**Provided text**
In the first nine months of FY23, India’s merchandise trade deficit widened to $215 billion from $136 billion in nine months-FY22. It means that the merchandise trade deficit stood at 8.6% of gross domestic product in 9MFY23, the worst in a decade and higher than 6% of GDP in FY22.

In Jan-23, however, it narrowed substantially and unexpectedly to $17.7 billion, compared to the Bloomberg consensus of $23.5 billion. Is this a one-off or could it narrow substantially in CY23/FY24? We believe the latter is true and this note explains why.

A look at details suggests that as much as 86% of the widening in the trade deficit in 9MFY23 was attributed to commodities – 55% by energy (fuel and coal) and another 31% by non-energy items (including edible oil, fertilisers, base metals and plastic and rubber).

The deficit in precious metals (i.e., valuables) narrowed by $4 billion to $30 billion in 9MFY23.

Assuming that commodity prices in the near future stay where they were in Feb-23 (since risks are balanced), there will be sharp contractions in prices of energy (down 24%), fertilisers (down18%) and edible oil (down 6%), with a modest rise in prices of precious metals and base metals (up 2-3%).

This should keep India’s merchandise imports down for the next six-eight months. With expectations of weak economic environment, we expect India’s merchandise imports to fall faster than exports, keeping the trade deficit subdued.

**Items from a data source**
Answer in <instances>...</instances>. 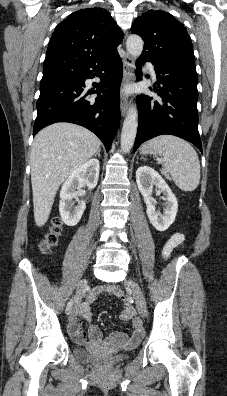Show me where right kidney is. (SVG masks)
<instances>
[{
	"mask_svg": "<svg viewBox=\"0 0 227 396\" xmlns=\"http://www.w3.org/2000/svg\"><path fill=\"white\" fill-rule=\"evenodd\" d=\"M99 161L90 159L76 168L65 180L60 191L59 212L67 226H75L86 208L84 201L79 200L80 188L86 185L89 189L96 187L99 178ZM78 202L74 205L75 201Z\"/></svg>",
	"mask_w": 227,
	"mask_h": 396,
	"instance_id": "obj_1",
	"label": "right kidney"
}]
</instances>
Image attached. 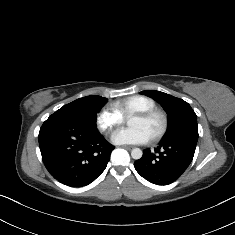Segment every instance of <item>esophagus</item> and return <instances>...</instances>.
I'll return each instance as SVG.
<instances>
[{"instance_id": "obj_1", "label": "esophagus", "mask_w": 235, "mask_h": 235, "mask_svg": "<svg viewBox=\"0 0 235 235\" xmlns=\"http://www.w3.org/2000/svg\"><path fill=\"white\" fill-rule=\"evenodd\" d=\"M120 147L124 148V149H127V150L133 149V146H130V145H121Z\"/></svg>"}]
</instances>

**List of tasks**
a) Answer these questions about the India trade deficit excerpt:
(i) What did India's merchandise trade deficit widen to in the first nine months of FY23?
(ii) What was the Bloomberg consensus figure for the Jan-23 trade deficit?
(iii) By how much did the deficit in precious metals narrow in 9MFY23?
b) Could you repeat the India trade deficit excerpt word for word from "In Jan-23, however, it" to "billion in 9MFY23."?

**Exercise results**
a)
(i) $215 billion
(ii) $23.5 billion
(iii) By $4 billion, to $30 billion

b)
In Jan-23, however, it narrowed substantially and unexpectedly to $17.7 billion, compared to the Bloomberg consensus of $23.5 billion. Is this a one-off or could it narrow substantially in CY23/FY24? We believe the latter is true and this note explains why.

A look at details suggests that as much as 86% of the widening in the trade deficit in 9MFY23 was attributed to commodities – 55% by energy (fuel and coal) and another 31% by non-energy items (including edible oil, fertilisers, base metals and plastic and rubber).

The deficit in precious metals (i.e., valuables) narrowed by $4 billion to $30 billion in 9MFY23.